__What you need to do__. Format every line of the rows below as a JSON list of strings, one string per line, with blank lines omitted. Leave the pictures out of the answer.

----------------------------------------

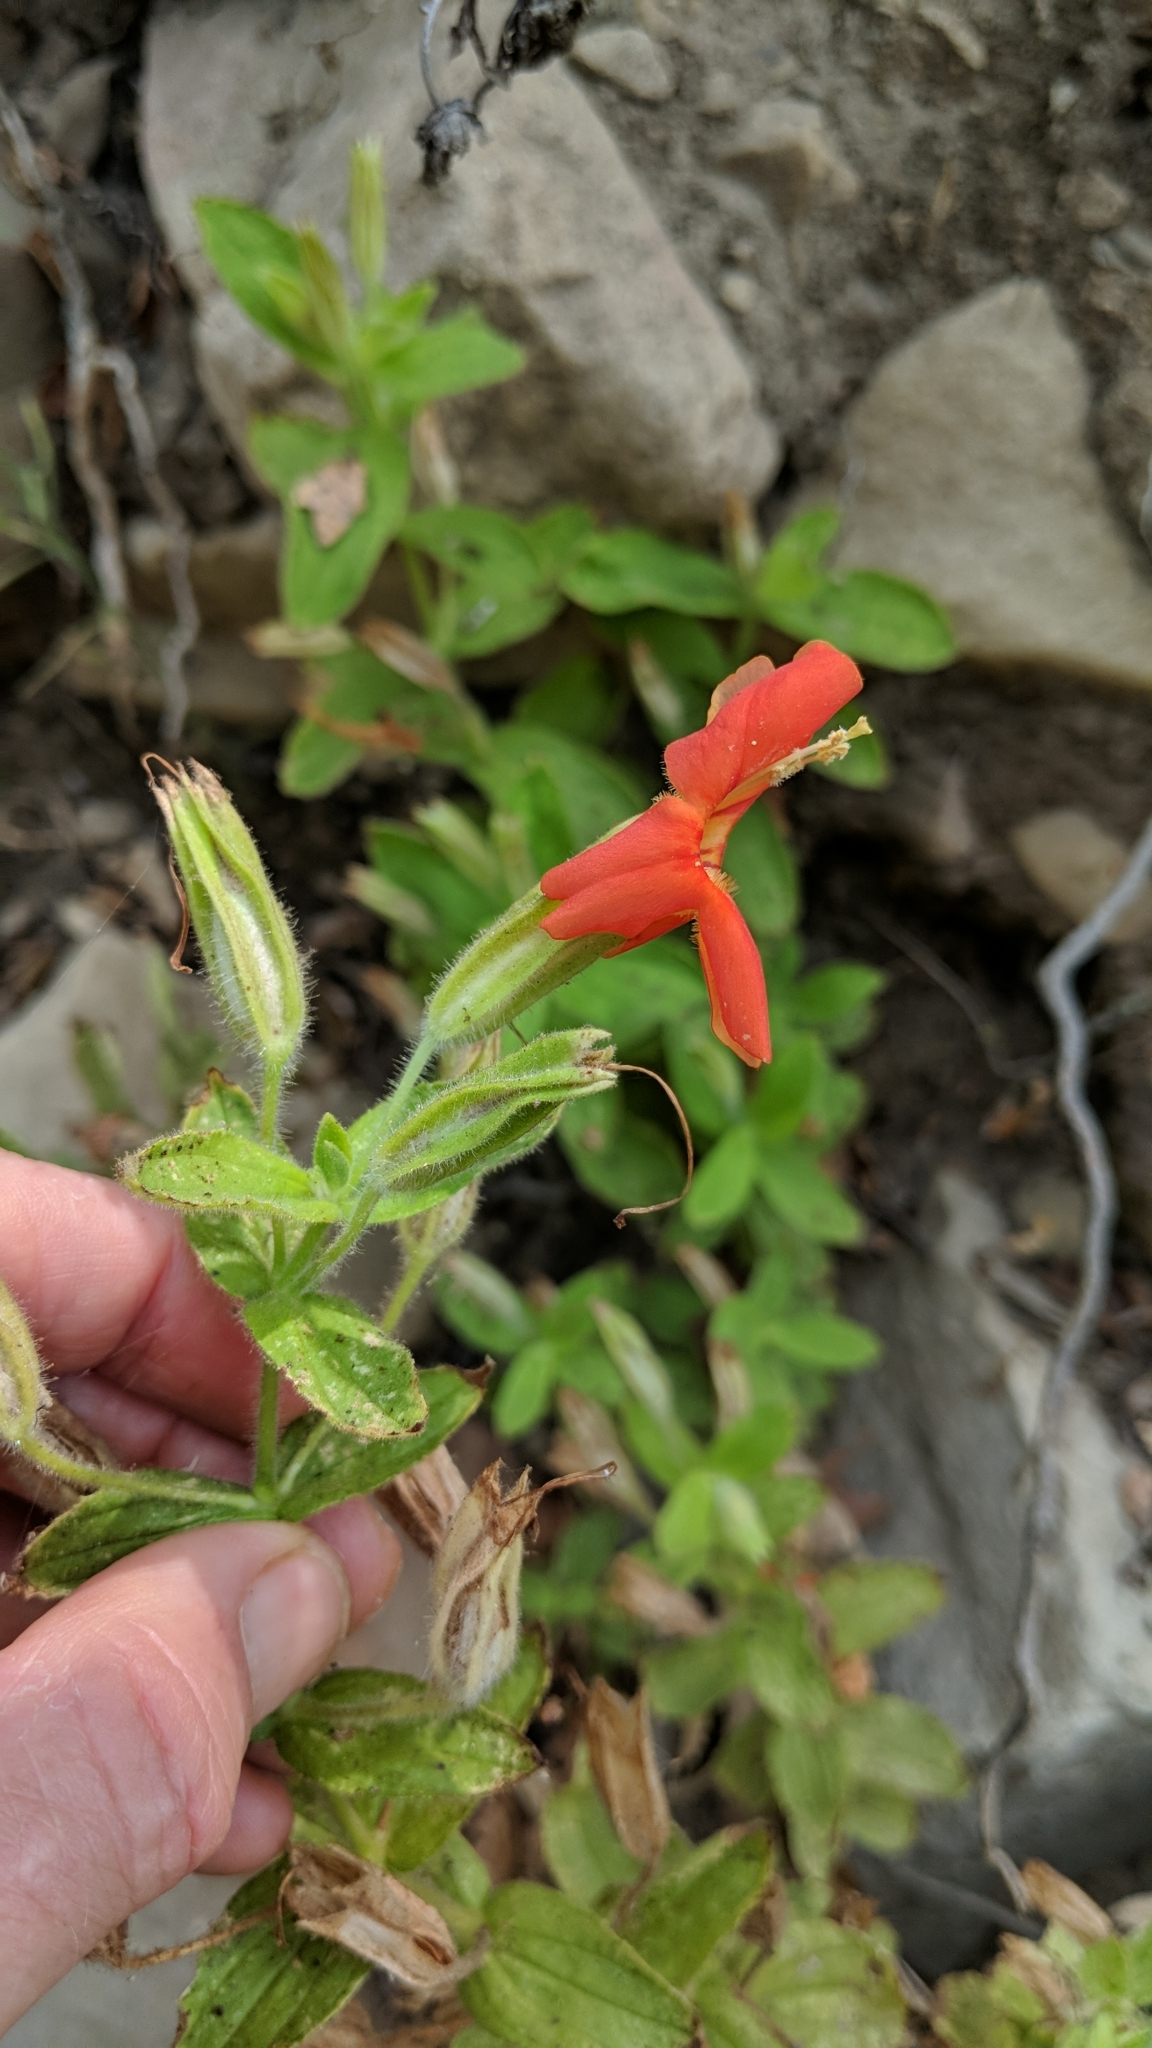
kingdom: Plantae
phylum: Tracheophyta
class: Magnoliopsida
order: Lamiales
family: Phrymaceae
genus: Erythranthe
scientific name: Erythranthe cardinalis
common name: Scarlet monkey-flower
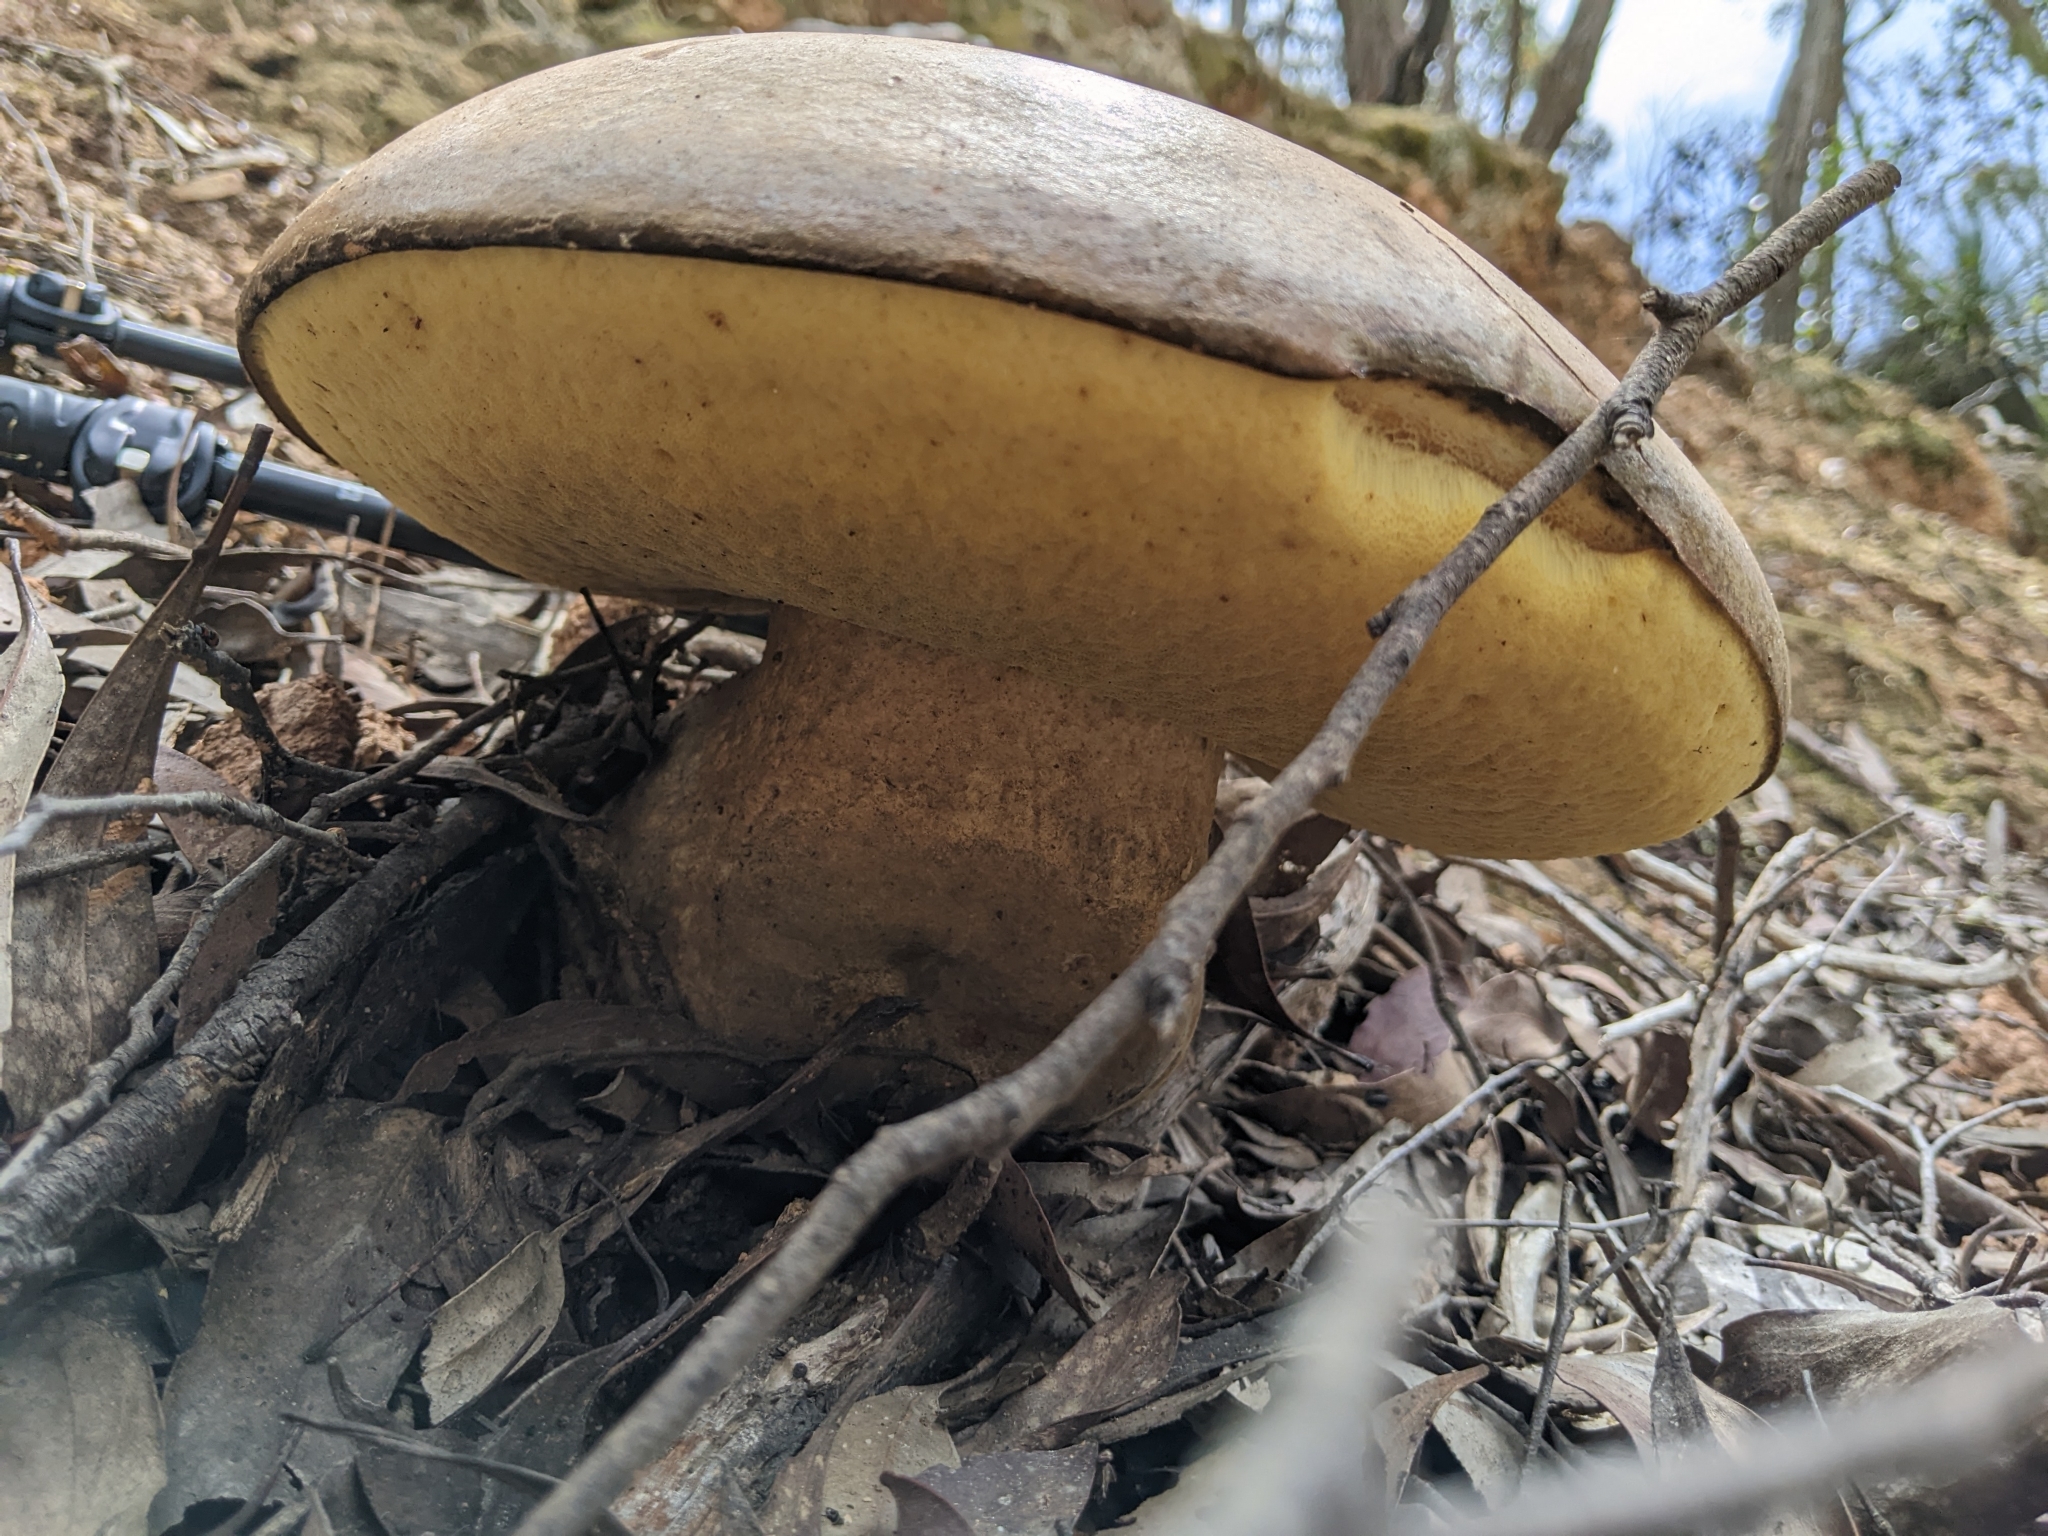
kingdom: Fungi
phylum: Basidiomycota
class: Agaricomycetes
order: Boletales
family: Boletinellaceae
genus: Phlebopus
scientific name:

----------------------------------------

__Output for this exercise__.
[
  "kingdom: Plantae",
  "phylum: Tracheophyta",
  "class: Magnoliopsida",
  "order: Lamiales",
  "family: Phrymaceae",
  "genus: Erythranthe",
  "scientific name: Erythranthe cardinalis",
  "common name: Scarlet monkey-flower",
  "kingdom: Fungi",
  "phylum: Basidiomycota",
  "class: Agaricomycetes",
  "order: Boletales",
  "family: Boletinellaceae",
  "genus: Phlebopus",
  "scientific name:"
]